■ **Tarea**:
Copia el fragmento de la nota sobre Griselda Siciliani y Luciano Castro que empieza con "Según reveló el" y sigue hasta "contrario al esperado.", cambiando "cartel" por "letrero".

■ **Texto de la página**:

------------------------------------------------------------

Cuando parecía que el escándalo entre Griselda Siciliani y Luciano Castro ya había mostrado todas sus cartas, un nuevo capítulo volvió a sacudir a la farándula. Esta vez, el detonante fue un pasacalle que apareció el fin de semana y que reavivó una historia marcada por la infidelidad, la exposición mediática y una ruptura que está lejos de cerrarse en paz.
Según reveló el periodista Juan Etchegoyen, el cartel —que muchos interpretaron como un intento desesperado de reconciliación— no cayó nada bien en la intimidad de la actriz. Lejos de emocionarse o ablandarse, Griselda habría reaccionado con hartazgo y tomó una decisión clara: llamar a Luciano Castro y ponerle un límite definitivo.
“Después de lo que pasó, hubo por lo menos una llamada de Griselda a Luciano pidiéndole por favor que no la exponga más”, aseguró Etchegoyen, dejando en claro que el gesto romántico tuvo el efecto contrario al esperado.
El pasacalle que lo empeoró todo
Aunque públicamente aún existen versiones cruzadas sobre quién mandó a colocar el pasacalle, puertas adentro el impacto fue contundente. Desde el entorno de Siciliani aseguran que la actriz está agotada de ser tapa de portales y de que su vida privada siga en el centro de la escena por una historia que ella ya quiere dejar atrás.
El periodista fue tajante al describir el clima que se vive del lado de Griselda: cansancio, fastidio y una necesidad urgente de recuperar tranquilidad emocional tras semanas de sobreexposición por la supuesta infidelidad que detonó la ruptura.
“Ella siente que necesita ponerle un cierre a todo esto, por el bien de su estado emocional”, deslizó Etchegoyen, marcando que no hay margen para segundas oportunidades.
El llamado incómodo y la excusa de Luciano Castro
Durante esa comunicación telefónica, Luciano Castro habría intentado despegarse del episodio. Según trascendió, el actor negó haber sido el autor del pasacalle, una explicación que Griselda Siciliani habría escuchado, aunque ya sin demasiada paciencia ni interés en discutir responsabilidades.
Porque, a esta altura, el problema ya no pasa por quién mandó el cartel, sino por el efecto devastador de seguir alimentando el escándalo. Para Siciliani, el límite está puesto: no quiere más gestos públicos, ni intentos románticos mediáticos, ni nuevos capítulos que la devuelvan al centro del conflicto. “Esto del pasacalle empeoró la cosa”, remarcó Etchegoyen, dejando en claro que cualquier chance de acercamiento quedó seriamente dañada tras ese episodio.
Por ahora, el mensaje de Griselda Siciliani fue claro y directo: basta de escándalos, basta de gestos públicos y basta de seguir hablando del pasado. La pregunta que queda flotando es si Luciano Castro finalmente escuchará… o si el drama todavía guarda algún giro más.

------------------------------------------------------------

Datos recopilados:
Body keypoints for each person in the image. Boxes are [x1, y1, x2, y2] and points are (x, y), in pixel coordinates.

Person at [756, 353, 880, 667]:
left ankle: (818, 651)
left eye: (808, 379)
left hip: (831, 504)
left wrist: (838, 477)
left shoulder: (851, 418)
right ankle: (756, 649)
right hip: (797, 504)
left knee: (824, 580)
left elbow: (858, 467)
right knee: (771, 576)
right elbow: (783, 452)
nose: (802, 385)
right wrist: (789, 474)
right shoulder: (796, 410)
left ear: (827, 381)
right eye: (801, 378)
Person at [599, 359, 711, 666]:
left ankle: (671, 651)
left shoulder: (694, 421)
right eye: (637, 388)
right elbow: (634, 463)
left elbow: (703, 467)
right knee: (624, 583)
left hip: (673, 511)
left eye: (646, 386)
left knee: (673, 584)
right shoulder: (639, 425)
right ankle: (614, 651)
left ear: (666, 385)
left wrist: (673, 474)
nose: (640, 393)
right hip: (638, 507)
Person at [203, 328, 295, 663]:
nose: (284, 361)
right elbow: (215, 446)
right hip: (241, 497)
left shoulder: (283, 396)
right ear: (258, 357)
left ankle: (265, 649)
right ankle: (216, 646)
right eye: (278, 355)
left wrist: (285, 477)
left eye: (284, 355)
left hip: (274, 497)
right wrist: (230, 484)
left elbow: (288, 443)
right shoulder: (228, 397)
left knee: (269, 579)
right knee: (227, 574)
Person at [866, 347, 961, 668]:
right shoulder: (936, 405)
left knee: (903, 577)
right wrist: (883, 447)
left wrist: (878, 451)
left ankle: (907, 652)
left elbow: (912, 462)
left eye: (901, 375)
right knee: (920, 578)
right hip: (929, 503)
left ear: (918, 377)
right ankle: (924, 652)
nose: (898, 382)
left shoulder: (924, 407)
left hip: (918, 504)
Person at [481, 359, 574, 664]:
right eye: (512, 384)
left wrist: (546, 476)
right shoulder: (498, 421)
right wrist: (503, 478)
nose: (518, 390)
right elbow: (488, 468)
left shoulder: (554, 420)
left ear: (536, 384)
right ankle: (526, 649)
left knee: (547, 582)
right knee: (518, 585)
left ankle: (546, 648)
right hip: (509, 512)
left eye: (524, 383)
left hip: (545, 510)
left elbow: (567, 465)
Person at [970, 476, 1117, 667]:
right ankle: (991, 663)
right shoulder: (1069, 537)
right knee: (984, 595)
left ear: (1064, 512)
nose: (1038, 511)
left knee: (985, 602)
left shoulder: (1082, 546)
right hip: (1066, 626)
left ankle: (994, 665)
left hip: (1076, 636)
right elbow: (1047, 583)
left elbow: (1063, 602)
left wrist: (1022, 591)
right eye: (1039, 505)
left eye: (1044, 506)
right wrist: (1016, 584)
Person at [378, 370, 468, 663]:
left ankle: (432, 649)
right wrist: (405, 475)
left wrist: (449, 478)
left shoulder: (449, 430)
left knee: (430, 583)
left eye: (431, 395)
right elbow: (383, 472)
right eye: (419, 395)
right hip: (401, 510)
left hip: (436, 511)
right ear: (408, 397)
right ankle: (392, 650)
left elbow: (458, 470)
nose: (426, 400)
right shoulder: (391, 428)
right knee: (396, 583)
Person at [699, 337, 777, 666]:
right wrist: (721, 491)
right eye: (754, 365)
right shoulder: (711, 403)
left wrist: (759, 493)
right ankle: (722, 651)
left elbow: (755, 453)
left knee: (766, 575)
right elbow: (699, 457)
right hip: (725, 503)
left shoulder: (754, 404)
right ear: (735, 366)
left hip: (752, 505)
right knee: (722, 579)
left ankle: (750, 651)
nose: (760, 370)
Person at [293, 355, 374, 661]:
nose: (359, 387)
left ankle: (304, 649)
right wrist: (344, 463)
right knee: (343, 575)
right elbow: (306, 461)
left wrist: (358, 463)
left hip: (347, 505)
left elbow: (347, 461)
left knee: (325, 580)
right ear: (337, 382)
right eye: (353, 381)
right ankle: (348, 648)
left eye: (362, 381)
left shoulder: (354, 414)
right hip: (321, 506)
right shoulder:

------------------------------------------------------------

■ **Solución**:
Según reveló el periodista Juan Etchegoyen, el letrero —que muchos interpretaron como un intento desesperado de reconciliación— no cayó nada bien en la intimidad de la actriz. Lejos de emocionarse o ablandarse, Griselda habría reaccionado con hartazgo y tomó una decisión clara: llamar a Luciano Castro y ponerle un límite definitivo.
“Después de lo que pasó, hubo por lo menos una llamada de Griselda a Luciano pidiéndole por favor que no la exponga más”, aseguró Etchegoyen, dejando en claro que el gesto romántico tuvo el efecto contrario al esperado.